Sous l’effet du dérèglement climatique, le Maroc affronte un stress hydrique sans précédent. Pour préserver sa sécurité alimentaire et hydrique, le Royaume s’oriente résolument vers l’exploitation de ressources non conventionnelles comme le dessalement de l’eau de mer, la réutilisation des eaux usées ou encore une redéfinition des cultures.
Un tournant stratégique assumé
Après six années consécutives de déficit pluviométrique, les signaux sont au rouge : les barrages peinent à remplir leur mission, les nappes phréatiques s’épuisent, et l’agriculture – principal secteur consommateur d’eau – vacille. Pour faire face, Rabat a engagé une transformation en profondeur de sa politique de l’eau, avec un investissement massif de 143 milliards de dirhams dans le cadre du Programme national d’approvisionnement en eau potable et d’irrigation.

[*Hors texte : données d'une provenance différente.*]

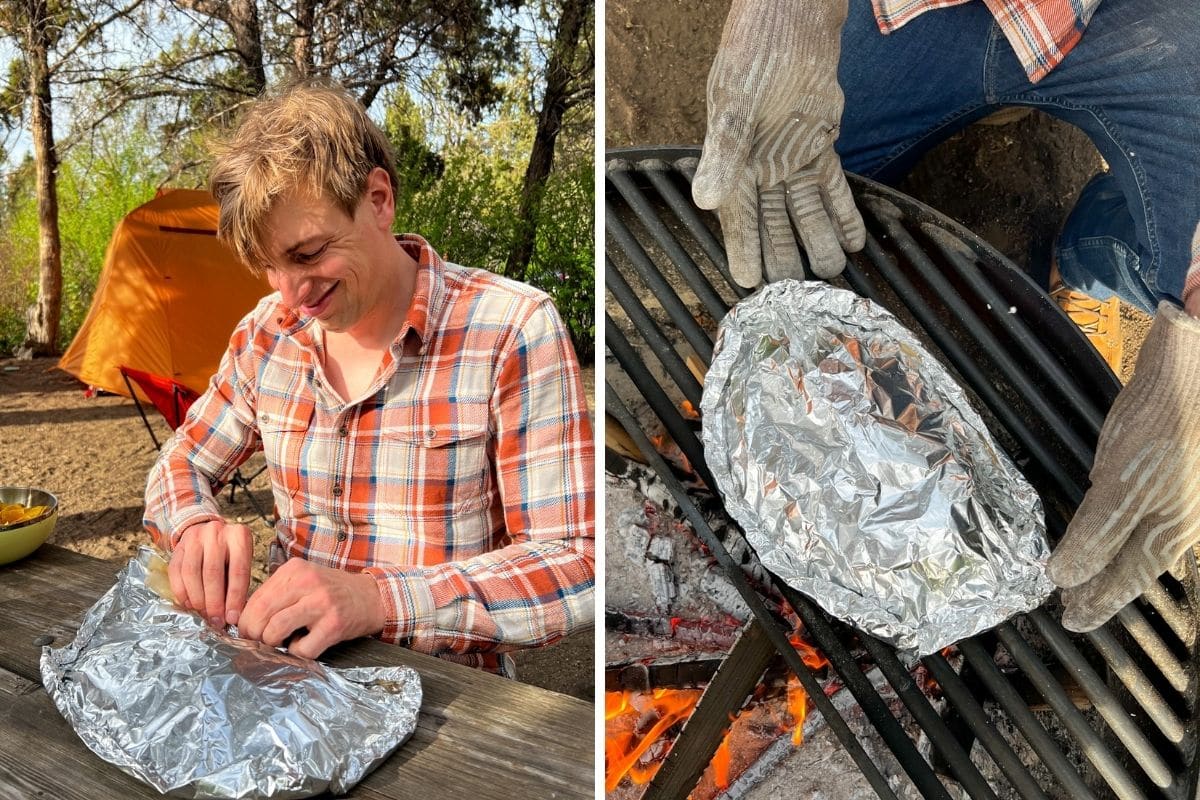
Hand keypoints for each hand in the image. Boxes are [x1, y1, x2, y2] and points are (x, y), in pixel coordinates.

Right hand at [169, 519, 252, 627]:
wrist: (209, 532)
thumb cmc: (230, 553)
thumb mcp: (242, 561)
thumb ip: (237, 583)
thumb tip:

Ce virage repose sur une approche multisource et durable, où les solutions alternatives deviennent incontournables. Le dessalement, longtemps écarté pour son coût énergétique, connaît aujourd’hui un renouveau grâce aux énergies renouvelables.
Le dessalement, nouvel axe fort
Déjà 15 stations sont en service, produisant 192 millions de m³ par an, mais le Royaume voit plus grand : 1,7 milliard de m³ à l’horizon 2030, soit 40 % de l’eau potable consommée. Casablanca accueillera d’ailleurs la plus grande unité de dessalement d’Afrique, intégralement alimentée par le solaire et l’éolien, avec une capacité de 822.000 m³/jour, dont 50 millions de m³ réservés à l’agriculture.

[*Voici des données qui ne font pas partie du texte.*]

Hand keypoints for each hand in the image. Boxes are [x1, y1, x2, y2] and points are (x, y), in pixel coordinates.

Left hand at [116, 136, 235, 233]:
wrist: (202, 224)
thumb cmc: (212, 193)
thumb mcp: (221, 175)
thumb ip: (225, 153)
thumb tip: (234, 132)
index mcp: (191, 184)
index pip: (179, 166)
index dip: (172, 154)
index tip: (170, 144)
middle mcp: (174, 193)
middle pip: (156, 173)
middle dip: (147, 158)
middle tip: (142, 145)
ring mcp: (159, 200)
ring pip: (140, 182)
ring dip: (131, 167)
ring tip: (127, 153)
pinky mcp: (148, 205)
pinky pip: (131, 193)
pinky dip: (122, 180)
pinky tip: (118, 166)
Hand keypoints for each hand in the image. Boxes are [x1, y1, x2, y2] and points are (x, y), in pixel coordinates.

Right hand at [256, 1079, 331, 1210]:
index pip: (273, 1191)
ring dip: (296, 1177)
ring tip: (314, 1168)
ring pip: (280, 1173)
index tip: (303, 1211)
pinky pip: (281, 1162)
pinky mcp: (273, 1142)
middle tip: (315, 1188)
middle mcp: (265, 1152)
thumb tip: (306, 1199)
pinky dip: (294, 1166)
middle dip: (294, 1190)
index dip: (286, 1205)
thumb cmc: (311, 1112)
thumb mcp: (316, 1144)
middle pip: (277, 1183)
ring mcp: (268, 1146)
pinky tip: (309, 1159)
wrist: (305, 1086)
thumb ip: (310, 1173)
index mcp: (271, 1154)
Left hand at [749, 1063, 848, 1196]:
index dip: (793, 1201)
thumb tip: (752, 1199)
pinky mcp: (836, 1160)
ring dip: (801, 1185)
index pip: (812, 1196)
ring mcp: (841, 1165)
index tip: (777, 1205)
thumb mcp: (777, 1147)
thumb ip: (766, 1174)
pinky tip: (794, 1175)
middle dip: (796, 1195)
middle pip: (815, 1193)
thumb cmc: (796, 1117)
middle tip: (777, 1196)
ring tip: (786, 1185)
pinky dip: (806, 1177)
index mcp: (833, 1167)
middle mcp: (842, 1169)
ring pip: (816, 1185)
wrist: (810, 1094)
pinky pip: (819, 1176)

Mais les experts appellent à la prudence : ces technologies, aussi prometteuses soient-elles, ne suffisent pas. La solution passe par une gouvernance rigoureuse de l’eau, un soutien ciblé aux filières sobres, et un recentrage sur l’essentiel : produire mieux, plutôt que plus.

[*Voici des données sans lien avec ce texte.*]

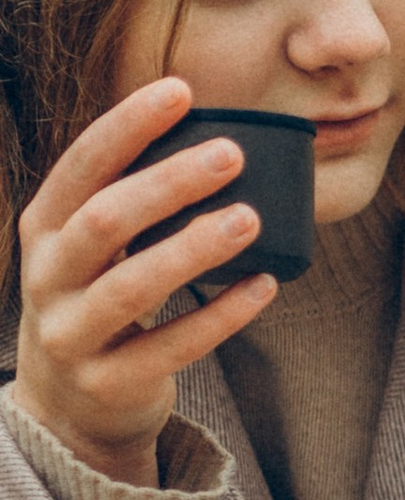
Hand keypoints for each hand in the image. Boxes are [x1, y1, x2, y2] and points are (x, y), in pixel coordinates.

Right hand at [12, 79, 280, 484]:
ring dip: (193, 248)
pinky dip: (220, 315)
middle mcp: (48, 277)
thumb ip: (131, 204)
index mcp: (46, 228)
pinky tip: (263, 286)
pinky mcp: (109, 382)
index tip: (180, 90)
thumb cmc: (99, 304)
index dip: (127, 125)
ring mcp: (73, 333)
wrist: (68, 408)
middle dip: (167, 183)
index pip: (81, 165)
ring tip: (250, 218)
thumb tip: (215, 141)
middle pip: (104, 220)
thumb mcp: (93, 250)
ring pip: (133, 286)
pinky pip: (170, 346)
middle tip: (230, 155)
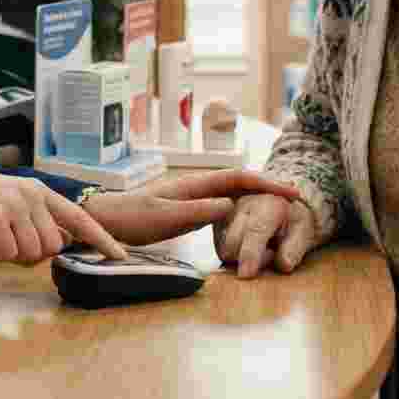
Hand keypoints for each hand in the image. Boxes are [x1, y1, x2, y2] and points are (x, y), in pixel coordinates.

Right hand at [0, 166, 125, 264]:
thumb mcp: (8, 204)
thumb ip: (35, 220)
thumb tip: (59, 243)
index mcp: (37, 191)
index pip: (79, 217)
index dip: (101, 239)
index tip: (122, 255)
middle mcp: (31, 195)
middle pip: (52, 246)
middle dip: (29, 253)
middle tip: (4, 240)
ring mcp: (14, 205)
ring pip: (31, 254)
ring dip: (9, 254)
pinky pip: (7, 254)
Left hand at [85, 170, 300, 246]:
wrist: (103, 220)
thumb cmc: (130, 218)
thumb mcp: (165, 216)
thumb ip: (197, 210)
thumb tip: (231, 205)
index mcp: (195, 184)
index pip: (239, 178)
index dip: (268, 184)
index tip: (292, 193)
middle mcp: (196, 186)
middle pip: (241, 181)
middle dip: (268, 186)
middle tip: (295, 196)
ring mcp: (191, 197)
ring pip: (232, 193)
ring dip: (256, 196)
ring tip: (280, 205)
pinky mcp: (185, 210)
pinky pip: (221, 206)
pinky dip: (239, 208)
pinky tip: (244, 218)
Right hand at [214, 192, 316, 278]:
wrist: (283, 204)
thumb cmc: (293, 219)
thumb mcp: (304, 231)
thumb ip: (295, 247)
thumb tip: (284, 264)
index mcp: (267, 204)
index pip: (254, 231)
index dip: (250, 254)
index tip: (246, 274)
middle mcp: (242, 205)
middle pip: (232, 242)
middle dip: (247, 258)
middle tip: (270, 253)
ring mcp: (226, 214)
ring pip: (222, 247)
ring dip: (239, 257)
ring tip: (259, 248)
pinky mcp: (217, 224)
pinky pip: (219, 248)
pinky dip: (232, 254)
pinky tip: (247, 246)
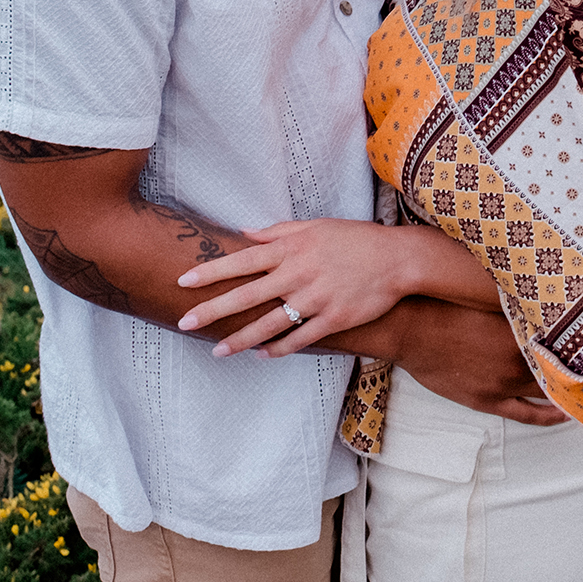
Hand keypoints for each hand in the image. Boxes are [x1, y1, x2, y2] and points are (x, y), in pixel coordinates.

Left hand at [176, 218, 421, 358]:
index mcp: (291, 249)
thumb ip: (278, 231)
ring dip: (240, 339)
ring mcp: (315, 300)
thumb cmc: (355, 239)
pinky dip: (278, 349)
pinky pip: (300, 339)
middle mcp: (298, 274)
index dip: (211, 272)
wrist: (398, 259)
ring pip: (269, 324)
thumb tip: (245, 233)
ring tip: (218, 350)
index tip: (184, 281)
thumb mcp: (316, 226)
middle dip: (212, 310)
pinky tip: (262, 355)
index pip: (242, 261)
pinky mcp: (333, 320)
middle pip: (247, 295)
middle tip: (184, 322)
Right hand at [388, 298, 568, 427]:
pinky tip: (566, 413)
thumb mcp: (487, 293)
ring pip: (549, 390)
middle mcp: (518, 357)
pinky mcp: (489, 400)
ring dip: (570, 390)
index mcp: (520, 328)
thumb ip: (519, 297)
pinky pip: (529, 414)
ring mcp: (504, 382)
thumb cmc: (445, 303)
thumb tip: (544, 288)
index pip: (567, 336)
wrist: (411, 328)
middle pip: (562, 366)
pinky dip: (550, 415)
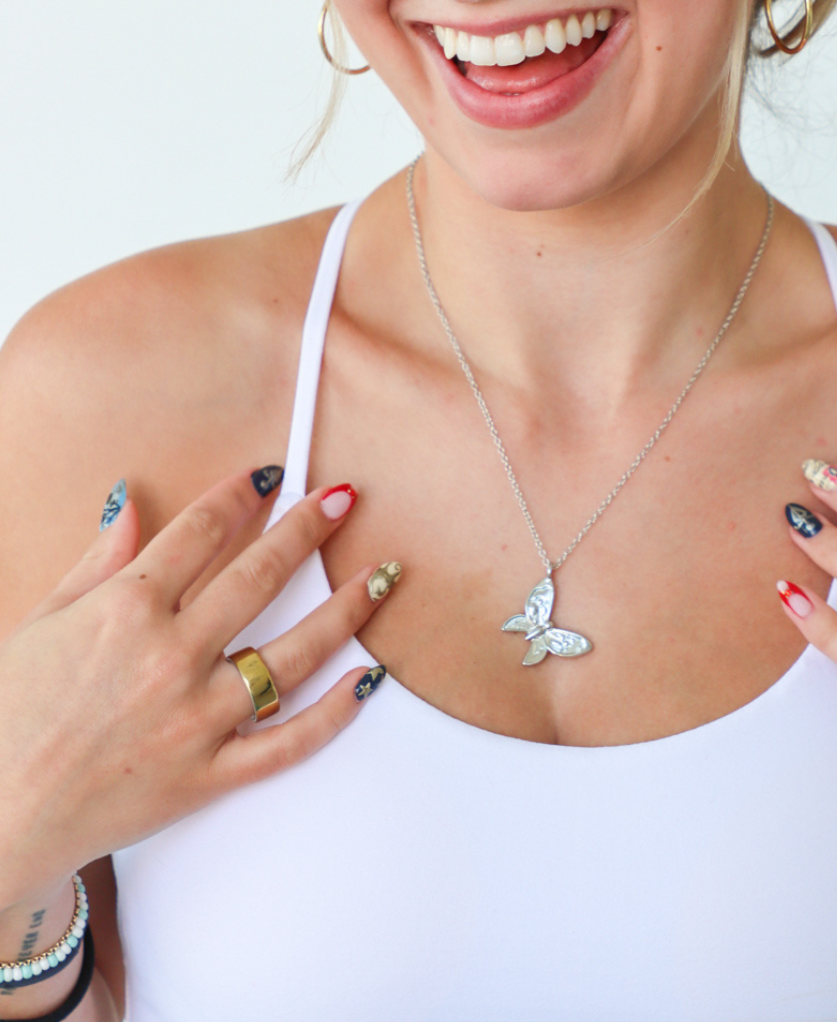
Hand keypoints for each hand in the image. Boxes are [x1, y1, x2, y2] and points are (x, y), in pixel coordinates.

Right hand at [0, 469, 395, 908]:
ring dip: (346, 609)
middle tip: (346, 498)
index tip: (271, 476)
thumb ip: (97, 562)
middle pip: (259, 577)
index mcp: (124, 610)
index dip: (241, 496)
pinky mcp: (207, 775)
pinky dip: (335, 713)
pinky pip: (287, 742)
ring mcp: (195, 718)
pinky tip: (369, 680)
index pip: (201, 531)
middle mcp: (169, 657)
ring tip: (383, 576)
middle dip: (309, 529)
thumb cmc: (8, 715)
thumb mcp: (40, 621)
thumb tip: (131, 503)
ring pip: (293, 654)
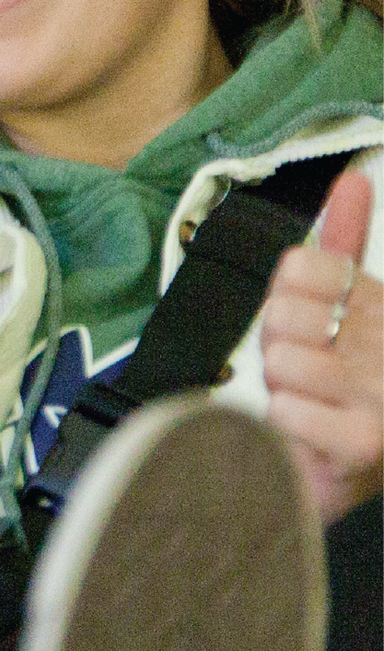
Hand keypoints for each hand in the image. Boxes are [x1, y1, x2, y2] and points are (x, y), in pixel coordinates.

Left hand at [259, 165, 383, 524]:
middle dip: (277, 345)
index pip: (302, 264)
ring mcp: (381, 395)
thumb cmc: (345, 387)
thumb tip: (353, 178)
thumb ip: (345, 243)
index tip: (308, 322)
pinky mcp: (364, 444)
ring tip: (308, 402)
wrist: (359, 472)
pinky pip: (286, 409)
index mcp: (381, 305)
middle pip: (283, 311)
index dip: (285, 296)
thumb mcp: (348, 307)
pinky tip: (310, 432)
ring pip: (282, 361)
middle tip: (303, 371)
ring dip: (281, 387)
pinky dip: (284, 423)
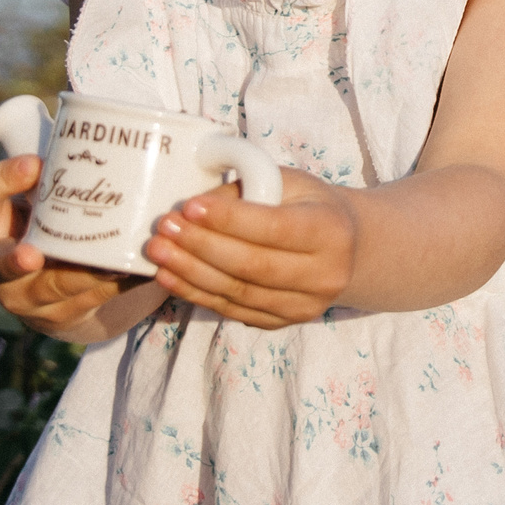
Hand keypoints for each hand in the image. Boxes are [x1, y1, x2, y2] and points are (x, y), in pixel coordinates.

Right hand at [0, 155, 158, 343]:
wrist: (48, 280)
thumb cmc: (40, 216)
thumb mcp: (31, 190)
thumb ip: (44, 165)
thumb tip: (80, 129)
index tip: (33, 165)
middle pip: (3, 266)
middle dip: (18, 262)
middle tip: (33, 254)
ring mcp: (30, 298)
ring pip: (59, 288)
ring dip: (88, 273)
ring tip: (114, 260)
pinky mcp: (66, 315)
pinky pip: (96, 298)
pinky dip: (122, 282)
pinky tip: (144, 269)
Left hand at [142, 172, 356, 330]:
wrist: (347, 247)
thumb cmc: (309, 205)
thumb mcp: (288, 182)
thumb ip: (246, 191)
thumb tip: (191, 209)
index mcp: (331, 230)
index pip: (274, 228)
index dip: (229, 219)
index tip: (189, 206)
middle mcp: (325, 275)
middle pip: (253, 266)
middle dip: (201, 247)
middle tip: (163, 228)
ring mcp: (306, 305)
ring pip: (239, 293)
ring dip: (191, 273)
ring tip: (157, 252)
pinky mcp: (284, 322)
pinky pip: (234, 310)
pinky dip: (197, 294)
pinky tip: (170, 276)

Changer les cultures pour sauver l’eau
Certaines pratiques agricoles sont désormais pointées du doigt, à commencer par les cultures trop gourmandes en eau comme la pastèque, l’avocat ou les agrumes. Présente dans des régions déjà frappées par la sécheresse, la pastèque est au cœur d’un débat national. Accusée d’assécher les nappes pour alimenter les marchés européens, elle fait désormais l’objet de restrictions dans des zones comme Zagora ou Tata.
Pour Najib Akesbi, économiste, « il faut adapter les choix de cultures à la réalité des ressources disponibles ». Cela implique non seulement une relocalisation des productions, mais aussi une remise à plat des subventions et des priorités agricoles, pour privilégier des filières de première nécessité et à faible impact environnemental.
Vers une agriculture sobre et intelligente
Le défi est immense, mais le Maroc n’a plus le choix. Il s’agit moins d’une réforme que d’une mutation structurelle du modèle agricole : passer d’une logique de surconsommation à celle de résilience, d’innovation et de sobriété. En cela, l’agriculture marocaine de demain devra être plus flexible, plus responsable et plus en phase avec les contraintes naturelles.